Ein von der größten Oppositionspartei, der Demokratischen Partei, und fünf kleineren Oppositionsparteien eingebrachter Antrag auf Amtsenthebung Yoons wegen Verfassungswidrigkeit der Kriegsrechtserklärung war am 7. Dezember mangels der erforderlichen qualifizierten Mehrheit abgelehnt worden.
Ein zweiter, von den Oppositionsparteien mit derselben Begründung eingereichter Antrag wurde am 14. Dezember mit der erforderlichen qualifizierten Mehrheit angenommen. Yoon, dessen Amtsenthebung vom Parlament gefordert wurde, wurde bis zur Entscheidung des Verfassungsgerichts vorläufig von seinen Amtsgeschäften suspendiert; Premierminister Han Duck-soo übernahm die kommissarische Vertretung.

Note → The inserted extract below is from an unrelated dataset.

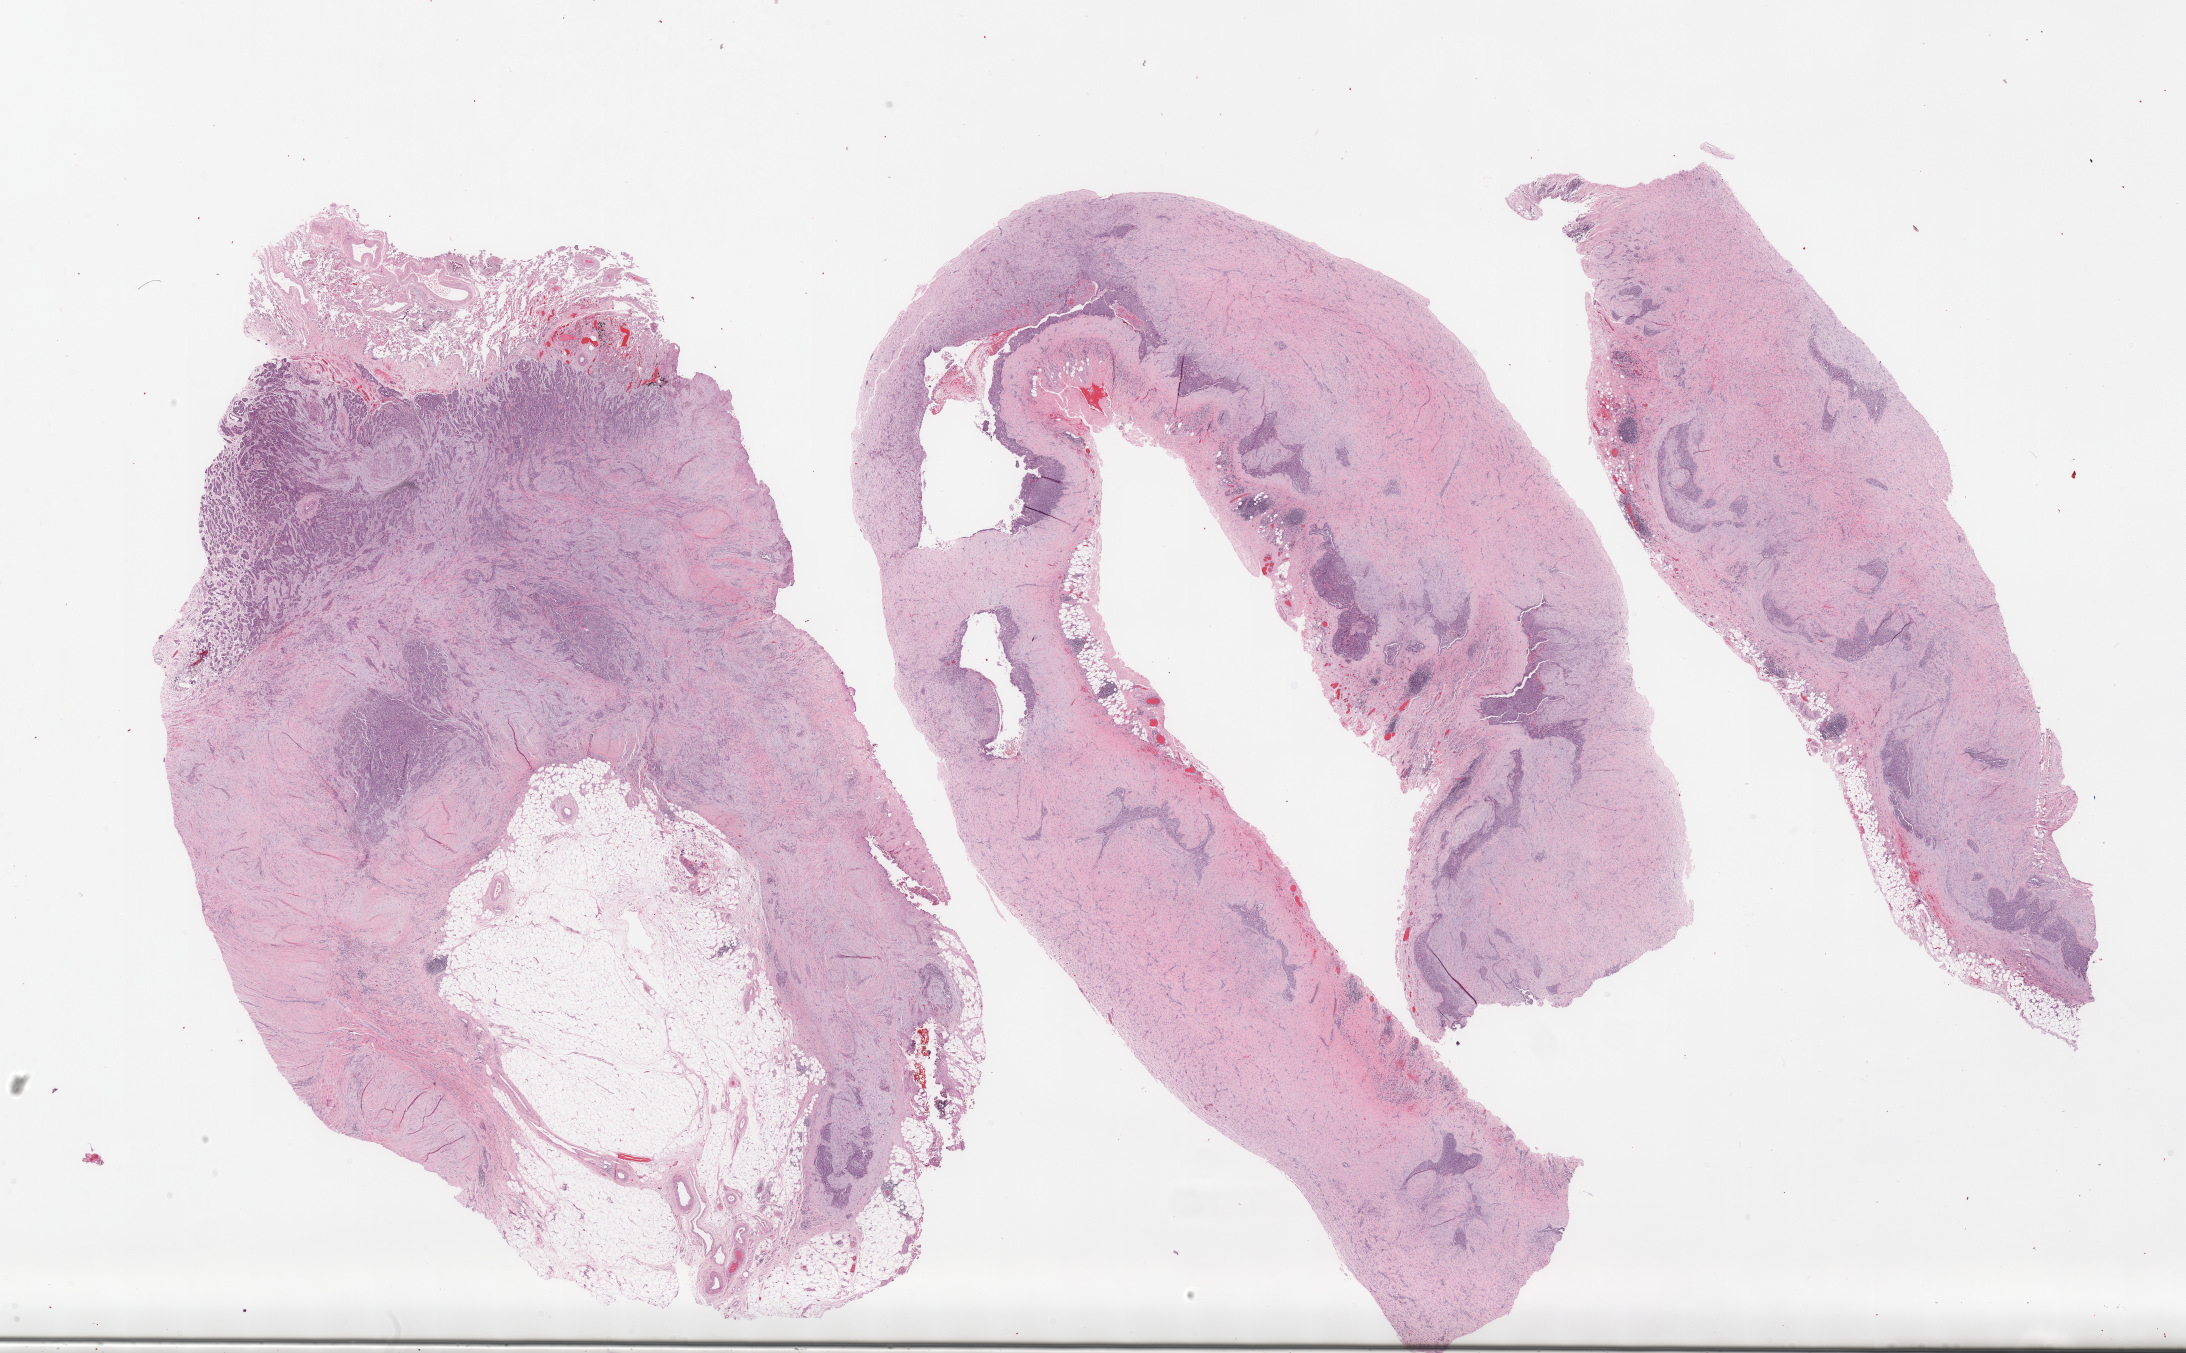
H&E-stained whole-slide image, low-resolution overview of the scanned area, about 35.1 x 21.7 mm; formalin-fixed paraffin-embedded (FFPE) diagnostic section; mesothelium, primary tumour sample. Male, age 76 years at initial diagnosis.
Diagnosis: Mesothelioma, biphasic, malignant (pleura, NOS). AJCC pathologic stage: III (7th edition).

Auf Initiative der Opposition wurde am 27. Dezember in der Nationalversammlung auch ein Amtsenthebungsverfahren gegen den amtierenden Premierminister Han eingeleitet. An Hans Stelle übernahm der stellvertretende Premierminister und Finanzminister Choi Sang-mok die kommissarische Präsidentschaft.